Los resultados de las elecciones del domingo ponen de manifiesto un crecimiento de los extremos, los partidos de Le Pen y Mélenchon, y un fracaso personal de Macron, que ha perdido el carisma que le aupó al poder. Por primera vez, la extrema derecha gana unas elecciones legislativas y se coloca a un paso de gobernar Francia. En Italia, Meloni ya derrotó al bloque de la izquierda hace dos años, lo que abre la posibilidad de gobiernos de la ultraderecha en dos de los cuatro grandes países de la UE. El impacto sobre Bruselas sería enorme.
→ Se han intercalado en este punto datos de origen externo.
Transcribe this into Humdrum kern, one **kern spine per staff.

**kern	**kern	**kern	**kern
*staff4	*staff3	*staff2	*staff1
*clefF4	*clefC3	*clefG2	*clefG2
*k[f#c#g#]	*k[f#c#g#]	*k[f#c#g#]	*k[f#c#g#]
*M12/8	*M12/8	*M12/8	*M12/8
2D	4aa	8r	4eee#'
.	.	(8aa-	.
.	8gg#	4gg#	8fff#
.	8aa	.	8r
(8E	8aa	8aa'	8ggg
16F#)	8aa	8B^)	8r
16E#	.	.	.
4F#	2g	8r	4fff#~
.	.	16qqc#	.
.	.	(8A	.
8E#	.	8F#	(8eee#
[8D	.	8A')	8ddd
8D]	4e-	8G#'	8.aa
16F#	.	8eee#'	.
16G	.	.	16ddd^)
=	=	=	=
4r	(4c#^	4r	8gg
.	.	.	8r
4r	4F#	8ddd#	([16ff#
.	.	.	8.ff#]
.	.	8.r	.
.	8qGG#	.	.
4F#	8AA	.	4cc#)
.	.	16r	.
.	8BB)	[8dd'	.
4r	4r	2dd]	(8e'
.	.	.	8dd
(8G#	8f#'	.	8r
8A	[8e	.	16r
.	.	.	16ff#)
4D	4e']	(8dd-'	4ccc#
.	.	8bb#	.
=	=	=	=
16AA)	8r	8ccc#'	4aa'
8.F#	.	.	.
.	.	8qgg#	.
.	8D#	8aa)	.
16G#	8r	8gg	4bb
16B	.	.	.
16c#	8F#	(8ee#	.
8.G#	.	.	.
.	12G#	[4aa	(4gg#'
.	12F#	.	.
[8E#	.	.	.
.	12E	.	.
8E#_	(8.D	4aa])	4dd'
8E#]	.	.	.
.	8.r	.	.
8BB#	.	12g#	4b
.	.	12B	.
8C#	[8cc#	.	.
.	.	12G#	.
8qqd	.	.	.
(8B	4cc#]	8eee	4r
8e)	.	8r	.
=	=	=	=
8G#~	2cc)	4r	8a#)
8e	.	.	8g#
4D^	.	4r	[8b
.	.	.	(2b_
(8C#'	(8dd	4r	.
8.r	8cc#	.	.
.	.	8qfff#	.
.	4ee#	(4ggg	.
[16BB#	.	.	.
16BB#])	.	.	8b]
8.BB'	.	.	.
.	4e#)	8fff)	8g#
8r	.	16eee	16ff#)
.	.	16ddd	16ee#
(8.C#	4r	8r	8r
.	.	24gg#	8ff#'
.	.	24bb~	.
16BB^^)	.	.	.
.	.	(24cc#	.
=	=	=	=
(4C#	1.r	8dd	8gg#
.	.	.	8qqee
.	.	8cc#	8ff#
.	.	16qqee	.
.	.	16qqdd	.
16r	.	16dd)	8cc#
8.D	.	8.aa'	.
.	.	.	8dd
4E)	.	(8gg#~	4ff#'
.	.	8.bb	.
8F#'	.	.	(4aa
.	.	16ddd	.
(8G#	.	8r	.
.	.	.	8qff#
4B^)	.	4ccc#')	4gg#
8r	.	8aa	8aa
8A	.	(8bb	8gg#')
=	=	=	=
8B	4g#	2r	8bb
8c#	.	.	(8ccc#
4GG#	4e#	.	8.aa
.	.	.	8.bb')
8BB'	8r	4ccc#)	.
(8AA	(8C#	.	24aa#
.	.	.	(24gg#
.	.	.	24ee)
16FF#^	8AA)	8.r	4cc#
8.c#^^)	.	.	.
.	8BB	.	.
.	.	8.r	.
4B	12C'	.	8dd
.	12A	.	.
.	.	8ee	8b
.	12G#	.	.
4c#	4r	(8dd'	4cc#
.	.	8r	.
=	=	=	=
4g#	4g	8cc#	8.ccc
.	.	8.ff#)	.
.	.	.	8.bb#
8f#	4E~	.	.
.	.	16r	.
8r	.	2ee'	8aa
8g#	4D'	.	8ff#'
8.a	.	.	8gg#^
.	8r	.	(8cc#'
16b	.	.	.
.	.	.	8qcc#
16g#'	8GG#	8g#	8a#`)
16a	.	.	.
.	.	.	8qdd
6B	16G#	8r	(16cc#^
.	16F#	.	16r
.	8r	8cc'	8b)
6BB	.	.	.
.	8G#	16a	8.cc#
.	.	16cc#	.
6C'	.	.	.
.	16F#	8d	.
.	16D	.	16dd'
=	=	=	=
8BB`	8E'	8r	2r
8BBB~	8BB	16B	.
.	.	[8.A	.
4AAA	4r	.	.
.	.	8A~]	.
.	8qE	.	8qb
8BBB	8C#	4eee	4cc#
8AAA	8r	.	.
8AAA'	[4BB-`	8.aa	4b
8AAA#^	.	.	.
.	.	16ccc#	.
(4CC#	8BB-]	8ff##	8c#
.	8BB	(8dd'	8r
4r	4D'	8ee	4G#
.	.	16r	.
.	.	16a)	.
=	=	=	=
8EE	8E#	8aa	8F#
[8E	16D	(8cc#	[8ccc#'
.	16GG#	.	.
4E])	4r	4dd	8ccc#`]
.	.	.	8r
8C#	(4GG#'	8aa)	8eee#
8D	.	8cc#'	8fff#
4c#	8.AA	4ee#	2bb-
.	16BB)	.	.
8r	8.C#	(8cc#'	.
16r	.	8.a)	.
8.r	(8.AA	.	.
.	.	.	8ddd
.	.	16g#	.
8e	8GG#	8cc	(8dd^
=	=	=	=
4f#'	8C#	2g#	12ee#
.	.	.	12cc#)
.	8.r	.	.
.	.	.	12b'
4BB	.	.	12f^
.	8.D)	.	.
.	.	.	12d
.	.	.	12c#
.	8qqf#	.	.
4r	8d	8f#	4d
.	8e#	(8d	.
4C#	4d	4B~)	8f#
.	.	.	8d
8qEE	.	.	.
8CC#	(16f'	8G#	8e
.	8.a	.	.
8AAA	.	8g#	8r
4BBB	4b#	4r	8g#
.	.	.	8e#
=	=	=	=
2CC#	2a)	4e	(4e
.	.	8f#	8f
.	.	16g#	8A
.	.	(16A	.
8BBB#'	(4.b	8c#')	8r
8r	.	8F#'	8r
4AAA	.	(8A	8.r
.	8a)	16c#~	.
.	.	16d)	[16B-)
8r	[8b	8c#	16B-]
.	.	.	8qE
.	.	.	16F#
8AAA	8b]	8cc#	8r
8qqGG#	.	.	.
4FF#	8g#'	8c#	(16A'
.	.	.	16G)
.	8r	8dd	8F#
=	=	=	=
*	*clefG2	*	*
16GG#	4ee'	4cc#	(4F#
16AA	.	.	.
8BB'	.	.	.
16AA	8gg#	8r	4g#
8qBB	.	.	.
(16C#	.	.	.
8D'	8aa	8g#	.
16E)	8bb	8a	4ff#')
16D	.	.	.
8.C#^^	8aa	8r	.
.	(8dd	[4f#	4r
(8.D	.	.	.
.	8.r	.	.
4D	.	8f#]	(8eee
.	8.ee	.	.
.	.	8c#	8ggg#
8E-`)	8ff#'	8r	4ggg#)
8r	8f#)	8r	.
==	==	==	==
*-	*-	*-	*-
La pregunta es sencilla: ¿por qué avanzan los extremos y por qué pierden respaldo popular la democracia cristiana y la socialdemocracia? La respuesta tiene mucho que ver con las condiciones de cada país. El ascenso de Alternativa para Alemania es difícilmente comparable con el éxito de Orbán en Hungría.
Pero sí hay un común denominador en esta pujanza de la derecha radical, del populismo y de quienes proponen soluciones fáciles a los problemas complejos: la incapacidad de los grandes partidos que han articulado Europa para reinventarse y para generar ilusión en el electorado. La crisis de 2008 agudizó el descrédito de liberales, democristianos y socialistas que no han sido capaces de ofrecer respuestas eficaces a los grandes retos, entre los que figuran la globalización, la inmigración, el cambio climático y el empobrecimiento de las clases medias.
Hay otra razón adicional, y no menor. Es la incapacidad de los partidos de llevar a cabo una regeneración ética de la política. Se han convertido en maquinarias de intereses, en aparatos que patrimonializan el Estado. Las ideologías, o mejor las ideas, han sido desplazadas por los relatos. Los dirigentes políticos han dejado de ser la solución para convertirse en el problema.
Los franceses están hartos de Macron, que no ha sido capaz de frenar el descontento social que sitúa a Francia como un Estado fallido pese a que su renta per cápita en 2023 fue de 44.000 dólares, una de las más altas de la UE. Ese malestar tiene mucho que ver con la desconexión de la clase política con unos votantes en los que aumenta la inseguridad y el miedo al cambio.
Europa necesita una nueva generación de dirigentes y la reinvención de los partidos tradicionales, que acabarán por convertirse en marginales si no son capaces de regenerarse y de cambiar un discurso agotado y poco creíble.